Since 2011, the Quest Kermodes women’s basketball team has volunteered to help schlep herring around a warehouse.
No, this is not some strange training exercise — they do it each year to help raise funds for Fishermen Helping Kids with Cancer, a herring sale fundraising event in Richmond.
The sale has raised more than $550,000 since it began six years ago, according to one of the event’s organizers.
This year, the players worked the sale, hauling herring around a Richmond warehouse while eager shoppers lined up to purchase the fish, from 8 a.m. to noon on Dec. 2.

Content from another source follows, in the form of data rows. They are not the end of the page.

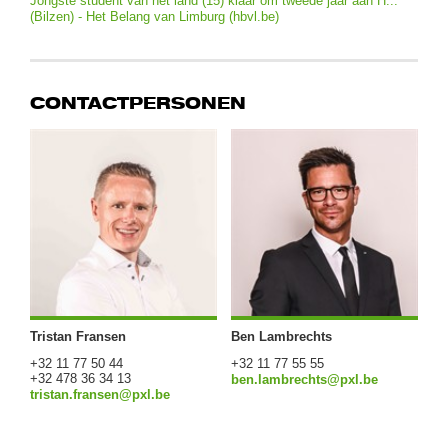
Jongste student van het land (15) klaar om tweede jaar aan H...
(Bilzen) - Het Belang van Limburg (hbvl.be)
CONTACTPERSONEN
Tristan Fransen
Ben Lambrechts
+32 11 77 50 44
+32 11 77 55 55
+32 478 36 34 13
ben.lambrechts@pxl.be
tristan.fransen@pxl.be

“They don’t ask for a thing, yet rain, sleet and cold and windy they always show up and outwork the rest of us with smiles and laughter, they are eudemonic, a source of happiness at the herring sale,” said one of the event’s co-ordinators, Phil Eidsvik.

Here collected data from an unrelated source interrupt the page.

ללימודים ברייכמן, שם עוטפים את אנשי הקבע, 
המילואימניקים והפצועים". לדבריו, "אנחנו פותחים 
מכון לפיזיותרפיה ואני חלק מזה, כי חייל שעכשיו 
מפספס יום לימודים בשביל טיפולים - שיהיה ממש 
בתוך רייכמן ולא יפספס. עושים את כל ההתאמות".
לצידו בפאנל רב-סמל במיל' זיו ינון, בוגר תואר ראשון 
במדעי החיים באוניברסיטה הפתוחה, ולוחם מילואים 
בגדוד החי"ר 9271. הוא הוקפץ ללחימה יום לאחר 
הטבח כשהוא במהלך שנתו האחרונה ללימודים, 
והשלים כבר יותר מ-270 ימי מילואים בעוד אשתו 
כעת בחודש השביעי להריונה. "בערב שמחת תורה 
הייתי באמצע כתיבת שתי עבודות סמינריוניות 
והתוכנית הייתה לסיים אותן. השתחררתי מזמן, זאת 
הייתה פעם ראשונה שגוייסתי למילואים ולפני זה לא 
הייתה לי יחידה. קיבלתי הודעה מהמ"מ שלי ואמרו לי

The event has sold 270 tons of herring since it began.
“The Quest players wheelbarrow at least 25 per cent of the herring from the sale site to customer’s cars – sometimes a couple of soccer fields away, sometimes a kilometre or more – so they have moved 135,000 pounds of herring from the sale site to cars.”

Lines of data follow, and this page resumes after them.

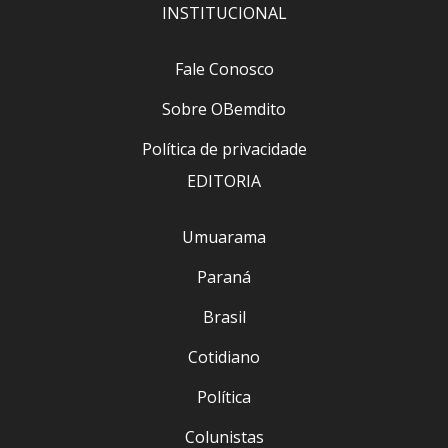
INSTITUCIONAL
Fale Conosco
Sobre OBemdito
Política de privacidade
EDITORIA
Umuarama
Paraná
Brasil
Cotidiano
Política
Colunistas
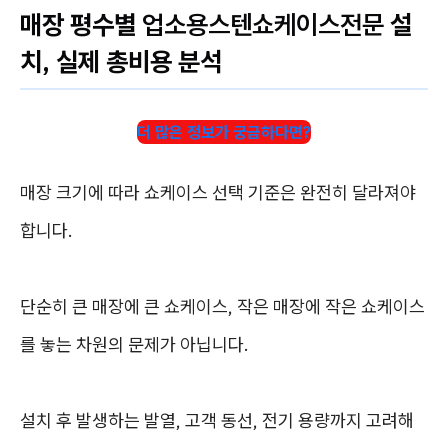
매장 평수별
업소용스텐쇼케이스전문
설
치, 실제 총비용 분석
더 많은 정보가 궁금하다면?
매장 크기에 따라 쇼케이스 선택 기준은 완전히 달라져야
합니다.
단순히 큰 매장에 큰 쇼케이스, 작은 매장에 작은 쇼케이스
를 놓는 차원의 문제가 아닙니다.
설치 후 발생하는 발열, 고객 동선, 전기 용량까지 고려해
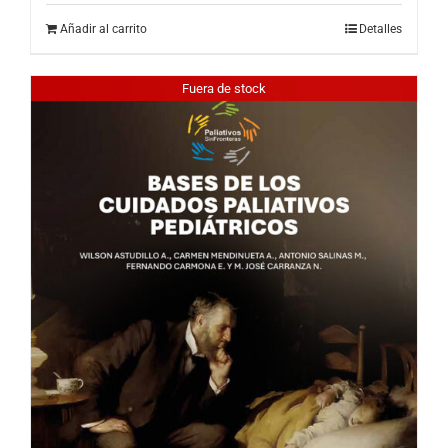
Añadir al carrito
Detalles
Fuera de stock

A stipulation of the event is that all of the money raised must be spent on kids who are being treated for cancer at BC Children's Hospital, Eidsvik said.
The Kermodes started volunteering at the sale to honour Eidsvik’s daughter Nicole, a Quest student who died of cancer in 2011. She was 17-years-old.
Her sister Andrea previously played on the Kermodes.
“We all are touched and have family members or friends who have been affected by this impactful disease,” said Dany Charlery, the Kermodes’ head coach.
“We feel like we can give some of our time as student athletes, it is necessary and we make time out of schedule to go.”